===== Task data

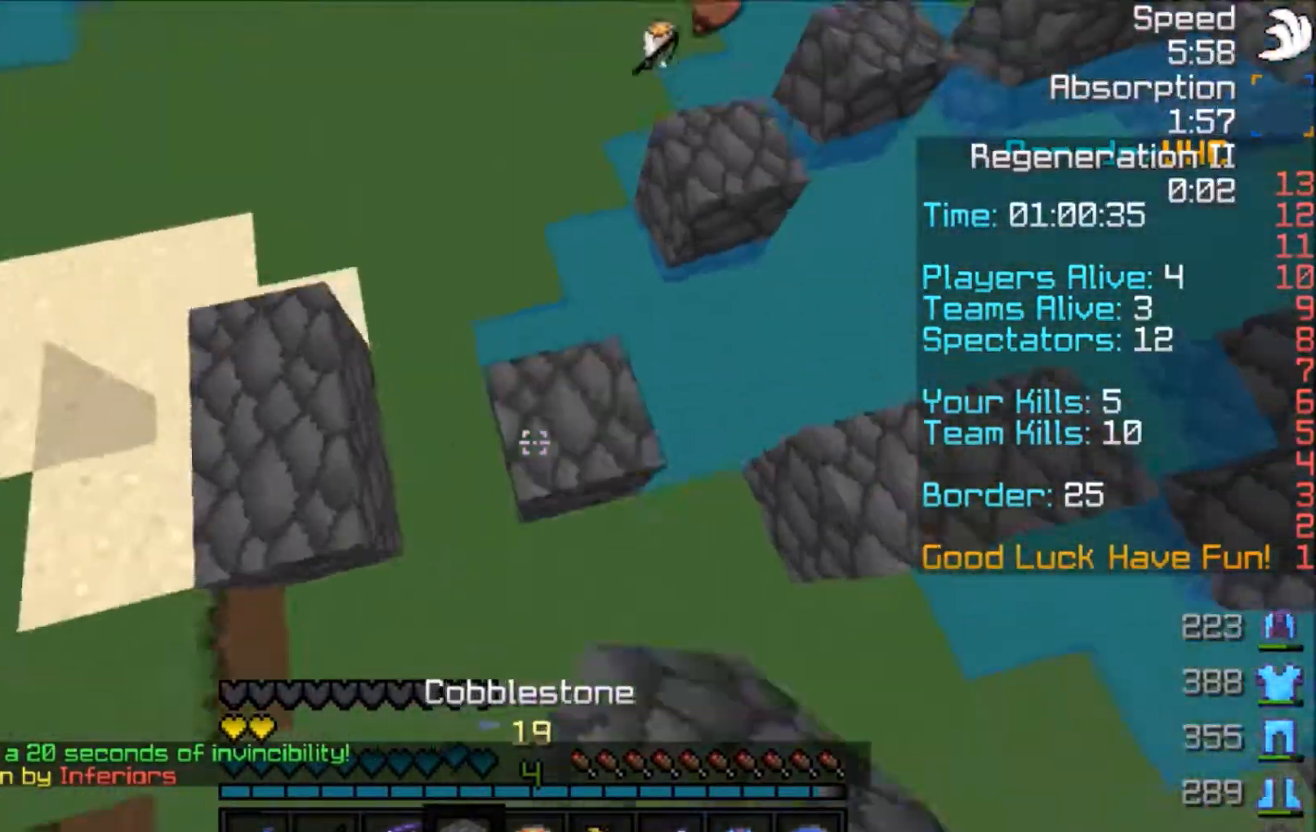
{"keys": ["a", "space", "w"], "mouse": [], "events": [[34, "mouse_right", "up"], [67, "mouse_right", "down"], [100, "space", "up"], [201, "mouse_right", "up"], [234, "space", "down"], [467, "a", "down"]]}
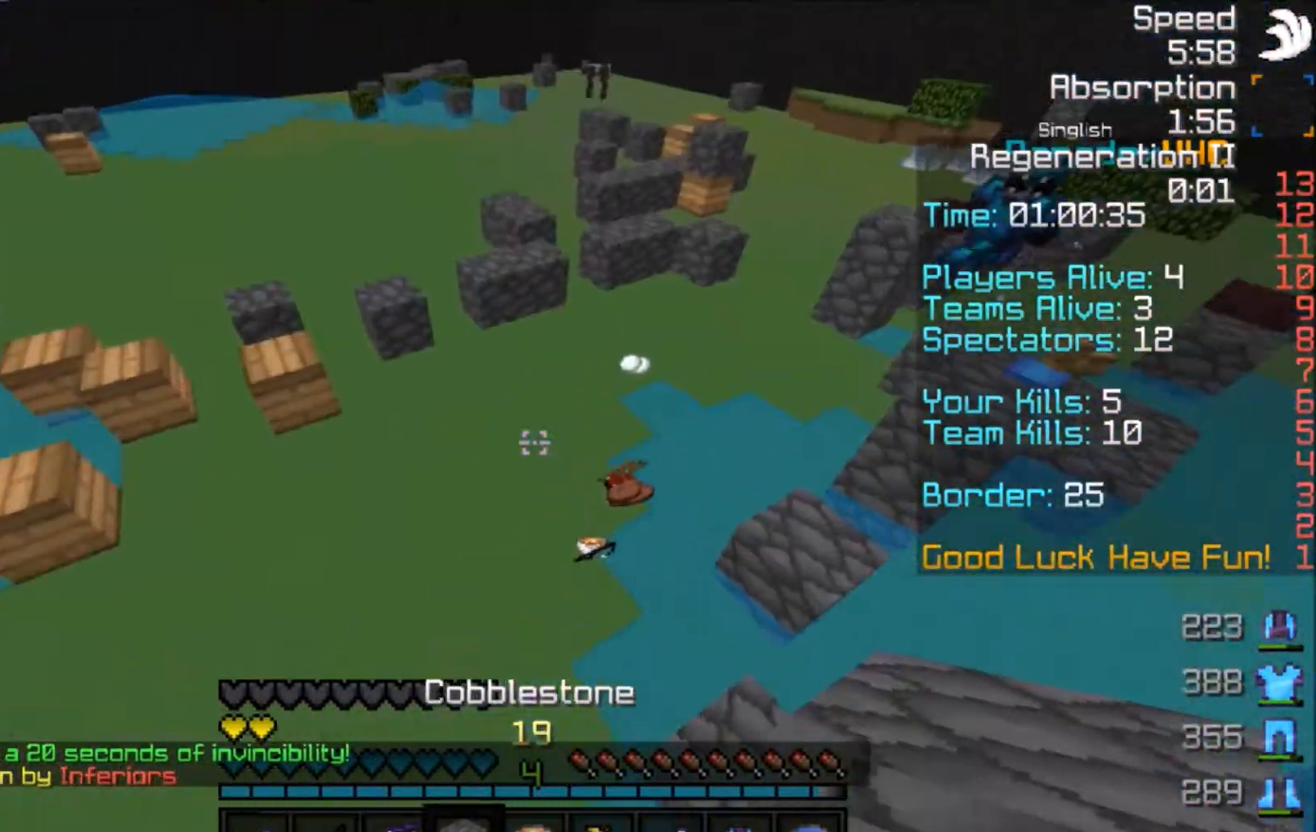
{"keys": ["w"], "mouse": [], "events": [[100, "a", "up"], [133, "space", "up"], [233, "a", "down"], [467, "a", "up"]]}
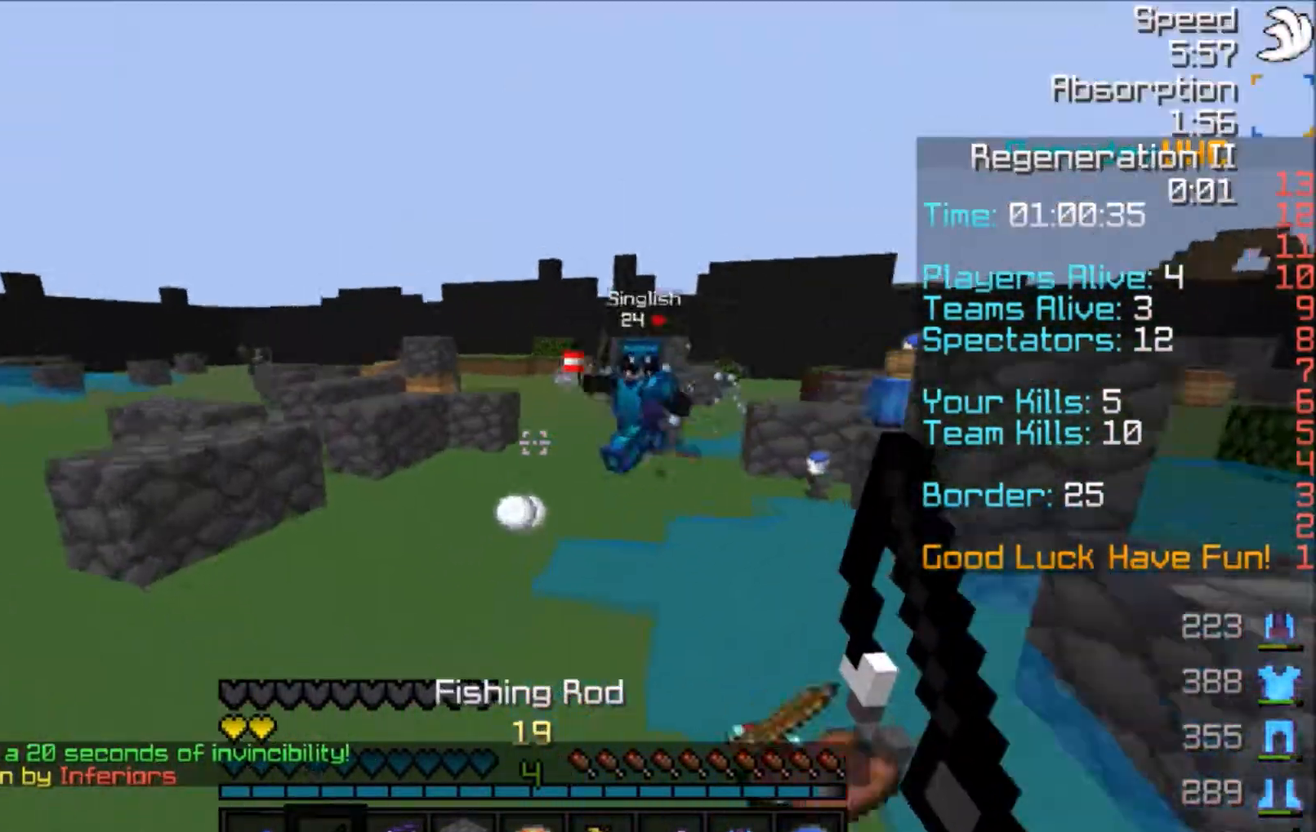
{"keys": ["w"], "mouse": ["left"], "events": [[100, "mouse_right", "down"], [201, "mouse_right", "up"], [401, "mouse_left", "down"], [467, "mouse_left", "up"], [501, "mouse_left", "down"]]}
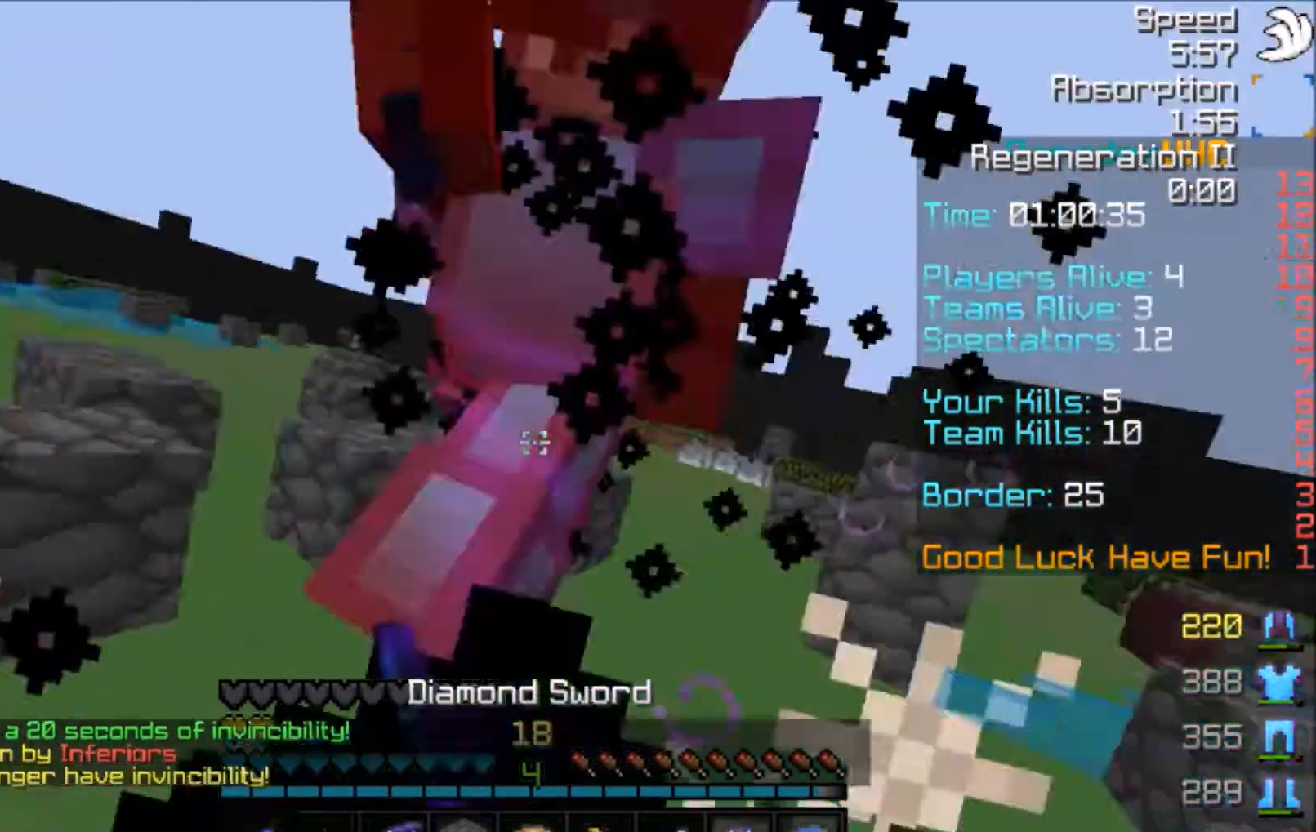
{"keys": ["w"], "mouse": ["left"], "events": [[67, "a", "down"], [100, "mouse_left", "up"], [167, "mouse_left", "down"], [200, "mouse_left", "up"], [233, "mouse_left", "down"], [300, "mouse_left", "up"], [333, "mouse_left", "down"], [467, "a", "up"], [467, "mouse_left", "up"], [500, "mouse_left", "down"]]}
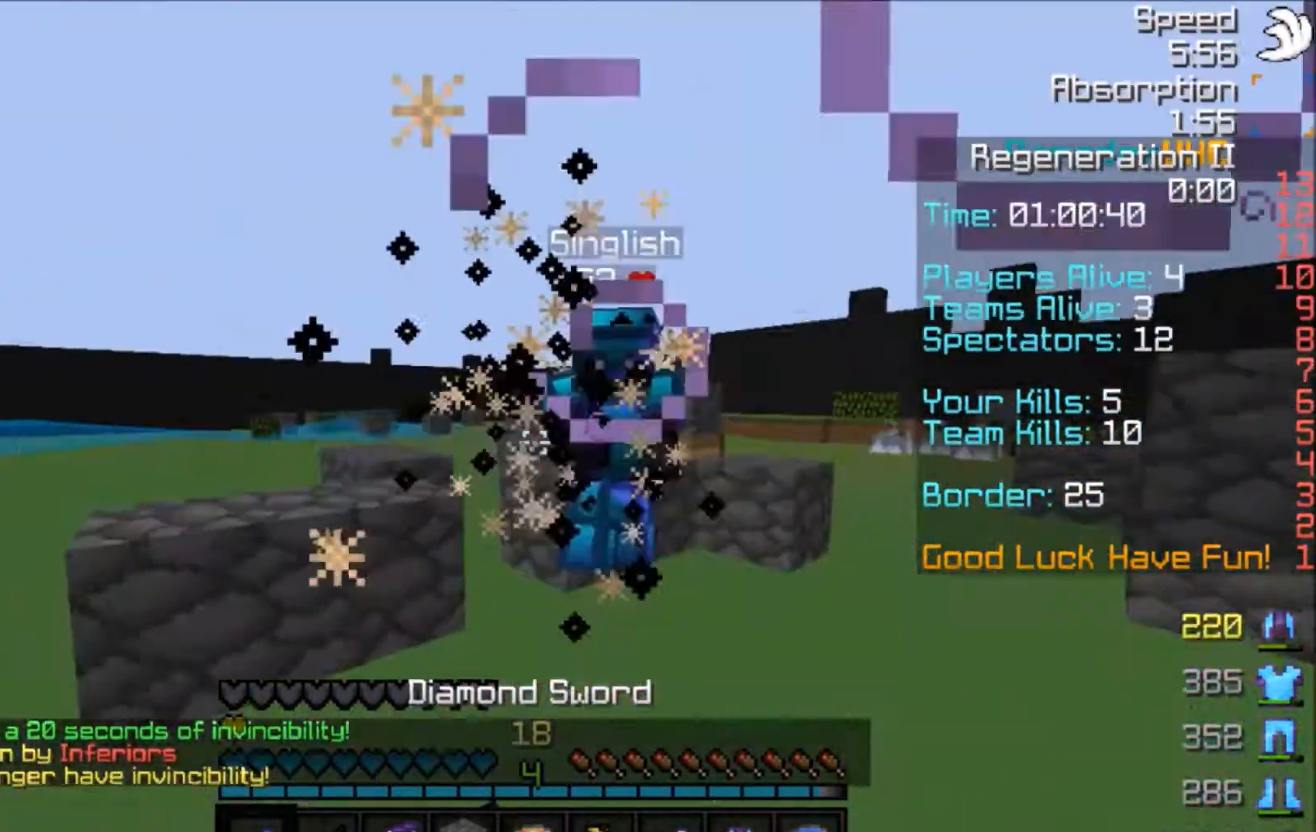
{"keys": ["a", "w"], "mouse": ["left"], "events": [[34, "mouse_left", "up"], [100, "mouse_left", "down"], [134, "mouse_left", "up"], [201, "mouse_left", "down"], [367, "mouse_left", "up"], [401, "a", "down"], [401, "mouse_left", "down"], [434, "mouse_left", "up"], [501, "mouse_left", "down"]]}
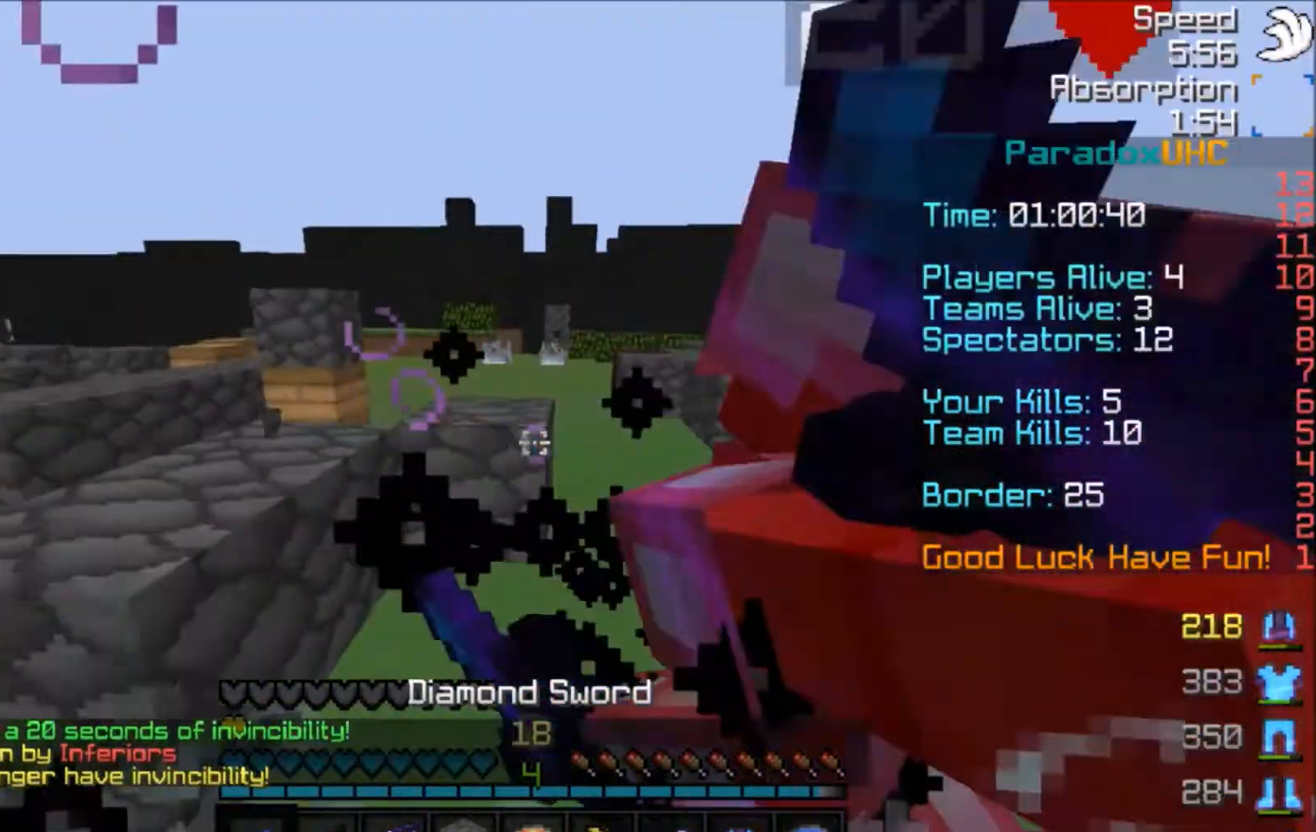
{"keys": ["a", "w"], "mouse": ["left"], "events": [[67, "mouse_left", "up"], [100, "mouse_left", "down"], [267, "mouse_left", "up"], [300, "mouse_left", "down"], [367, "mouse_left", "up"], [400, "mouse_left", "down"], [400, "w", "up"], [500, "w", "down"]]}
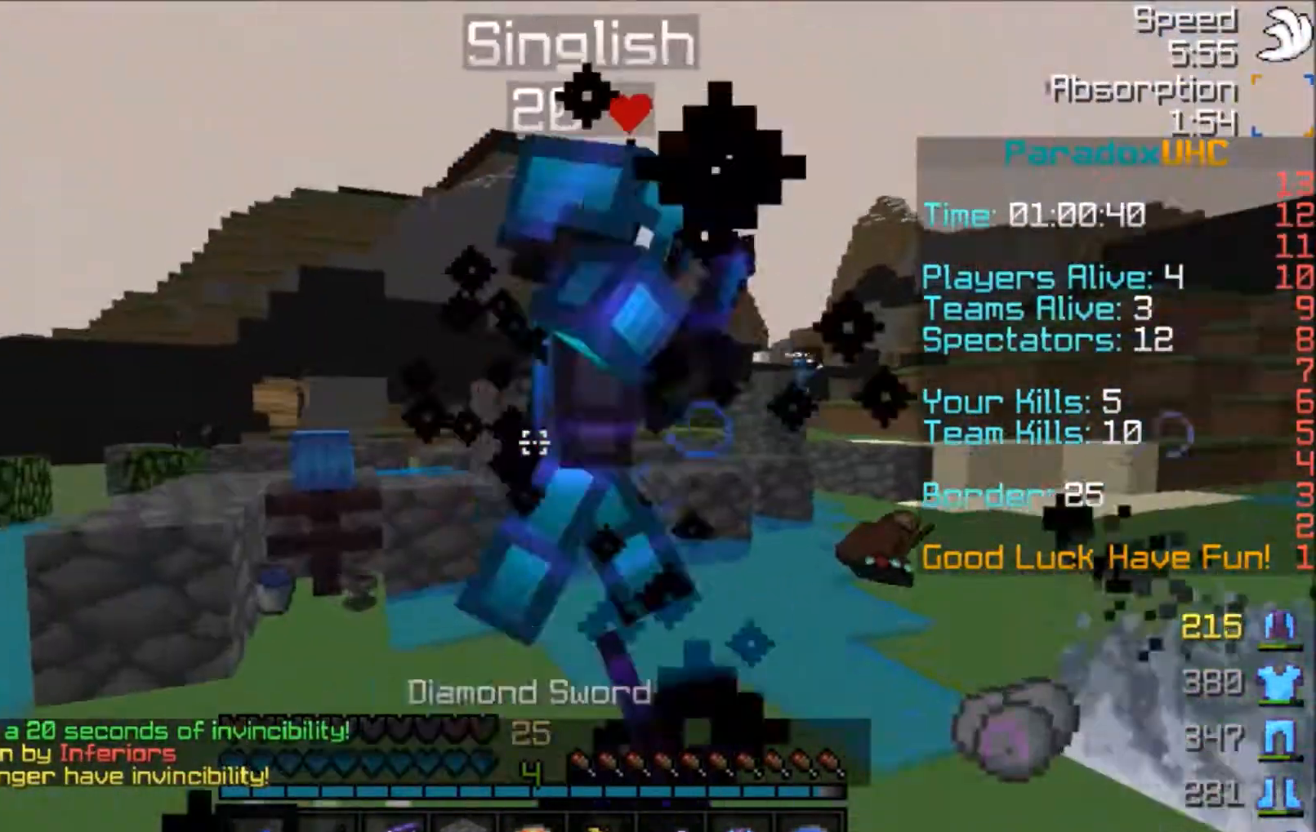
{"keys": ["a"], "mouse": ["left"], "events": [[167, "mouse_left", "up"], [201, "mouse_left", "down"], [401, "mouse_left", "up"], [467, "mouse_left", "down"], [501, "w", "up"]]}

==========

§ **Task objective**
The answer must be every line from the entries above that holds the string "space".

§ **Expected output**
{"keys": ["a", "space", "w"], "mouse": [], "events": [[34, "mouse_right", "up"], [67, "mouse_right", "down"], [100, "space", "up"], [201, "mouse_right", "up"], [234, "space", "down"], [467, "a", "down"]]}
{"keys": ["w"], "mouse": [], "events": [[100, "a", "up"], [133, "space", "up"], [233, "a", "down"], [467, "a", "up"]]}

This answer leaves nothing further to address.